Dans le tout dernier écrit Lacan, sa Préface à l’édition anglaise du Séminaire X   8  il est encore question de la passe et de la fin de l’analyse, mais étonnamment, il  n’évoque  plus  le  transfert.  À  la  fin  de  son enseignement, il n’en parle quasiment plus. À la fin de son enseignement, Lacan déprécie le concept du sujet pour proposer celui du parlêtre. Et donc il dévalorise le  transfert  qui  instaure  le  sujet  supposé  savoir.  Ce virage consiste à orienter la cure au-delà du le sujet supposé savoir — qui reste la condition pour qu’une cure  analytique  soit  possible  —    et  donc  orienter  le transfert vers le réel de la psychanalyse, seule façon de  mettre  un  terme  à  la  cure,  soit  la  chute  du  sujet supposé savoir.

1.  Lacan, J., « Intervention sur le transfert » [1951], Écrits, Paris, Seuil, 1966, p. 218.

2.  Ibid., p. 225.

3.   Lacan, J., Le Séminaire, livre VIII, Le transfert [1960-1961], texte établi par Jacques-Alain Miller, Paris, Seuil, coll. Champ freudien, 1991, p.12.

4.   Lacan, J., Le Séminaire, livre XI, Les Quatre Concepts fondamentaux de la psychanalyse, texte établi par Jacques-Alain Miller, Paris, Seuil, 1973, p. 229.

5.  Lacan, J., « Proposition sur le psychanalyste de l’École » [1967], Autres écrits, Paris, Seuil, 2001, p. 248.
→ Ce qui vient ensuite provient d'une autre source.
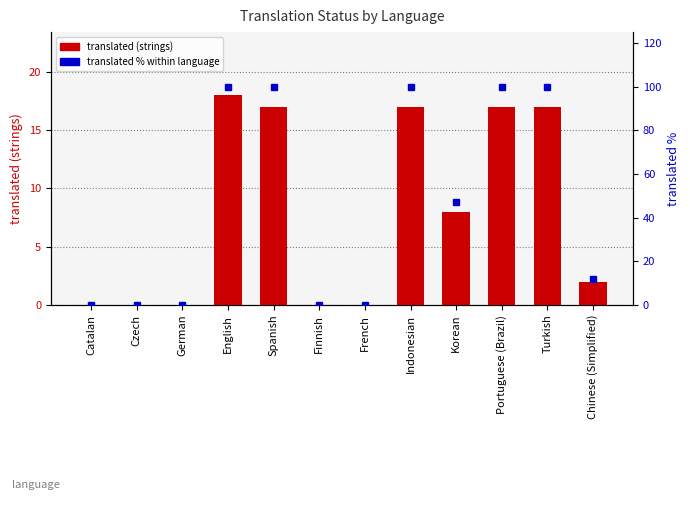

Reading right to left, extract all data points from this chart.

translated: 2.0	17.0	17.0	8.0	17.0	0.0	0.0	17.0	18.0	0.0	0.0	0.0
translated_percent: 11.7	100.0	100.0	47.0	100.0	0.0	0.0	100.0	100.0	0.0	0.0	0.0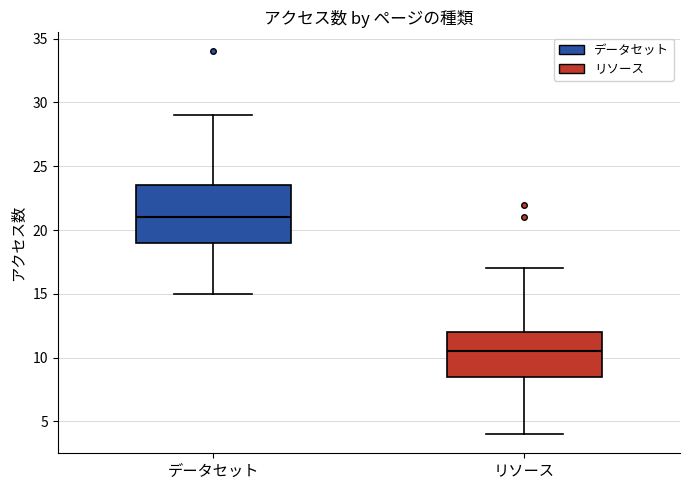

Reading left to right, transcribe this box plot: for each box, give where its median line is, the range the box spans, and where its two whiskers end, as read against the y-axis. The values are not printed on the chart, so give them approximately, as read against the axis.

データセット: median 21.0, box 19.0 to 23.5, whiskers 15.0 to 29.0
リソース: median 10.5, box 8.5 to 12.0, whiskers 4.0 to 17.0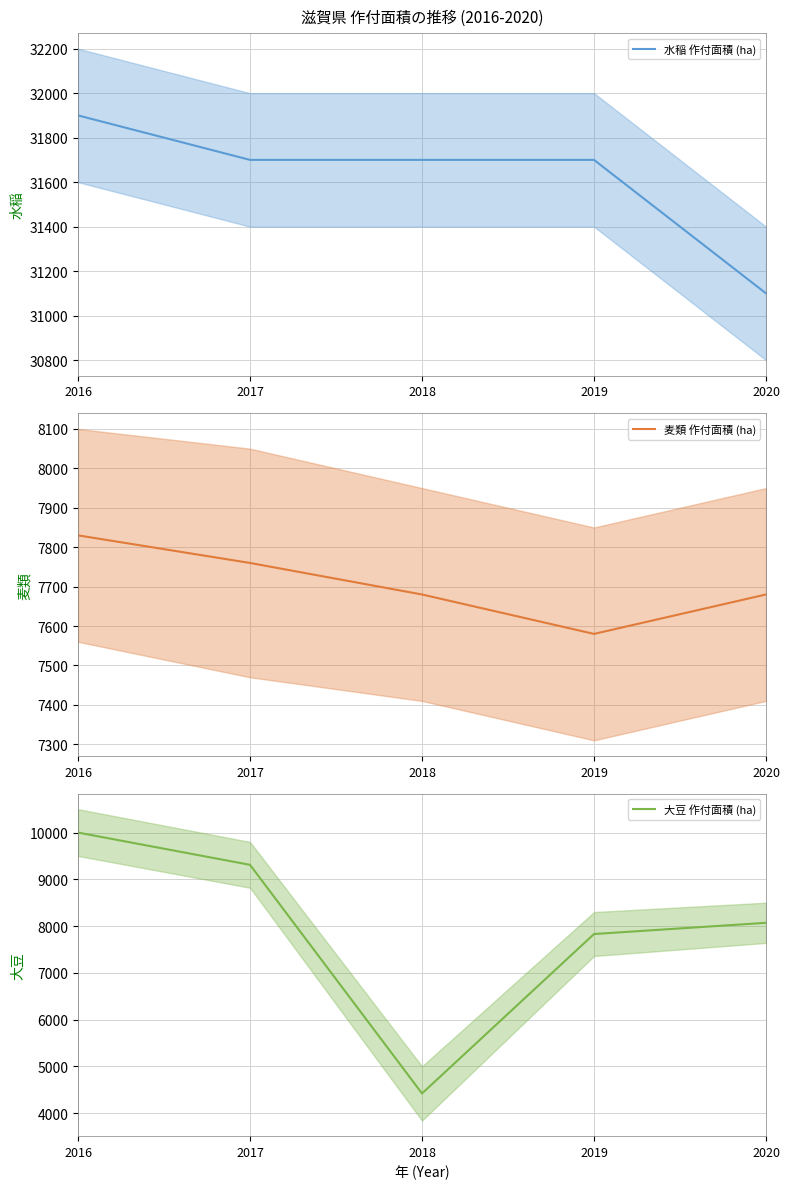

What is the greatest value displayed?

31900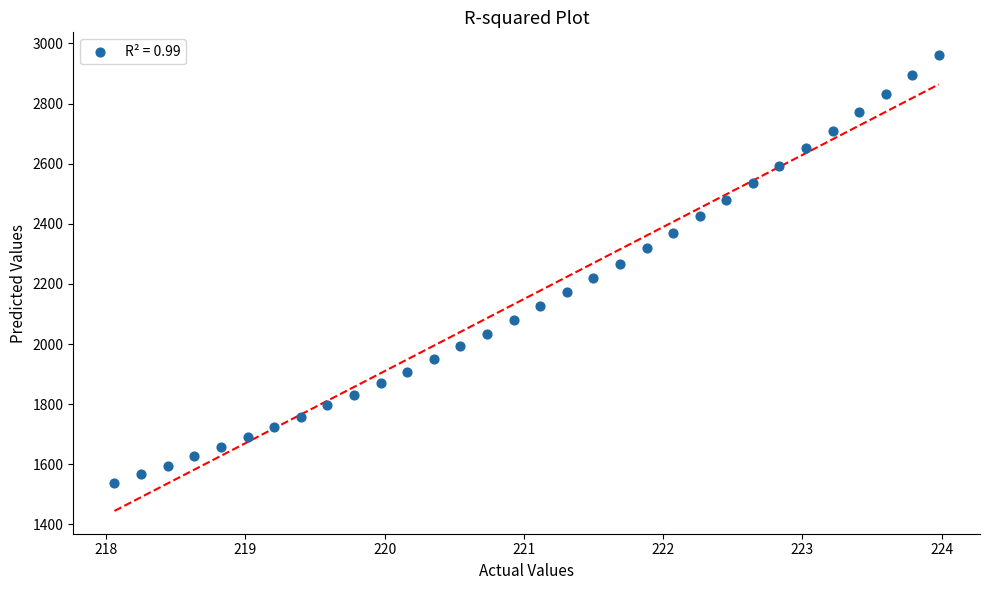

What is the range of X values (max minus min)?

5.9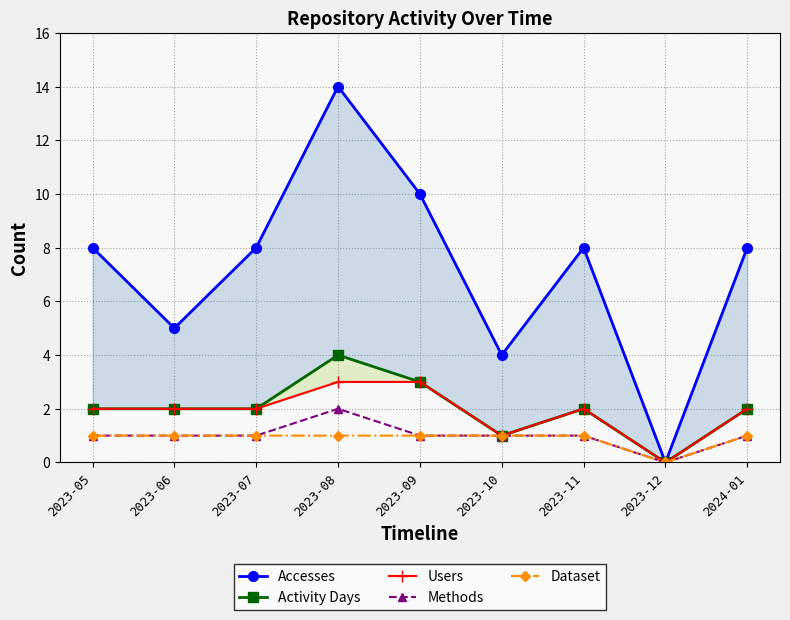

List the series in order of their peak value, highest first.

Accesses, Activity Days, Users, Methods, Dataset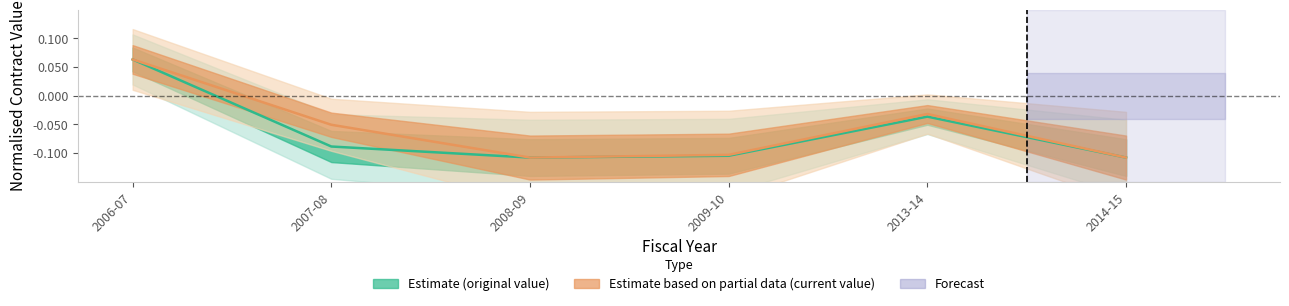

Which series changed the most between 2007-08 and 2008-09?

Estimate based on partial data (current value)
6.  Lacan, J, « Proposition du 9 octobre 1967 »,  Écrits, op. cit.

7.   Miller J.-A., “L’inconscient réel”, première leçon du cours [2006-2007] de L’Orientation lacanienne III, 9, enseignement prononcé dans le cadre du Département de psychanalyse de Paris VIII., in Quarto 88/89, p. 7.

8.  Lacan, J., « Préface à l’édition anglaise du Séminaire xi » [1976], Autres écrits, op. cit., pp. 571-573.